I would have assumed it just decodes the x86 into a 32-bit ARM-like internal ISA...

kijiki · on June 23, 2024

It decodes to uOPs optimized for the exact microarchitecture of that particular CPU. High performance ARM64 designs do the same.

But in the specific case of tracking variable length instruction boundaries, that happens in the L1i cache. uOP caches make decode bandwidth less critical, but it is still important enough to optimize.

innocenat · on June 23, 2024

That's called uOP cache, which Intel has been using since Sandy Bridge (and AMD but I don't remember on top of my head since when). But that's more transistors for the cache and its control mechanism.

jart · on June 23, 2024

It's definitely better than what NVIDIA does, inventing an entirely new ISA each year. If the hardware isn't paying the cost for a frontend, then it shovels the burden onto software. There's a reason every AI app has to bundle a 500mb matrix multiplication library in each download, and it's because GPUs force you to compile your code ten times for the last ten years of ISAs.

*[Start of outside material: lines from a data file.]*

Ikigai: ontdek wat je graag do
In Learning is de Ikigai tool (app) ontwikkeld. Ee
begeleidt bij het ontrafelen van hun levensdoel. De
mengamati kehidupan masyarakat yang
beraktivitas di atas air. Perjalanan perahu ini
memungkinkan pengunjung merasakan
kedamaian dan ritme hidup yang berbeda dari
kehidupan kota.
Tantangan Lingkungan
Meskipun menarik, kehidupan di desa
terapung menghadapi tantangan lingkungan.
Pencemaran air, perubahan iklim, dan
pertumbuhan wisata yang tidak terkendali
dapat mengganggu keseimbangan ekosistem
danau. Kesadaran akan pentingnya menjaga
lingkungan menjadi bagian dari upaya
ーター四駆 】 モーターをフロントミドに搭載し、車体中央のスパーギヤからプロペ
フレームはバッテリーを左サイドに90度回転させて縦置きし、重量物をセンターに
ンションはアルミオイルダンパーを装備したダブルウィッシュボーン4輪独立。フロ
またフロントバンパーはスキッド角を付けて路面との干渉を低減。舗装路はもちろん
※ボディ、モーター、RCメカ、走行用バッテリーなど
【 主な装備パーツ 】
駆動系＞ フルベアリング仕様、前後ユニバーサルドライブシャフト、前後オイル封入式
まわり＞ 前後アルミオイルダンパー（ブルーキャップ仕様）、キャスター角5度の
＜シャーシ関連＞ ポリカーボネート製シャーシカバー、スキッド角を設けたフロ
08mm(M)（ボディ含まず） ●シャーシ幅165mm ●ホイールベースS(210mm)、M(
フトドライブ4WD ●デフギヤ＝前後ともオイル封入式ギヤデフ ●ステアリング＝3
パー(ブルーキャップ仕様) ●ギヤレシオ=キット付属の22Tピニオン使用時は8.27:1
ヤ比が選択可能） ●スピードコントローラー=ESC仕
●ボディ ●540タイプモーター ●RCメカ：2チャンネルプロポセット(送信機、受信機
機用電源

saagarjha · on June 23, 2024

Part of it is that, but part of it is that people pay for getting from 95% optimal to 99% optimal, and doing that is actually a lot of work. If you peek inside the matrix multiplication library you'll note that it's not just "we have the best algorithm for the last 7 GPU microarchitectures" but also 7 implementations for the latest architecture because that's just how you need to be to go fast. Kind of like how if you take an uninformed look at glibc memcpy you'll see there is an AVX2 path and a ERMS path but also it will switch between algorithms based on the size of the input. You can easily go "yeah my SSE2 code is tiny and gets decent performance" but if you stop there you're leaving something on the table, and with GPUs it's this but even more extreme.

camel-cdr · on June 23, 2024

Using the uops directy as the isa would be a bad idea for code density. In RISC-V land, vendors tend to target standard extensions/profiles, but when they hardware is capable of other operations they often expose those through custom extensions.

kiratp · on June 23, 2024

IMO if the trade off is cheaper, faster hardware iteration then Nvidia’s strategy makes a lot of sense.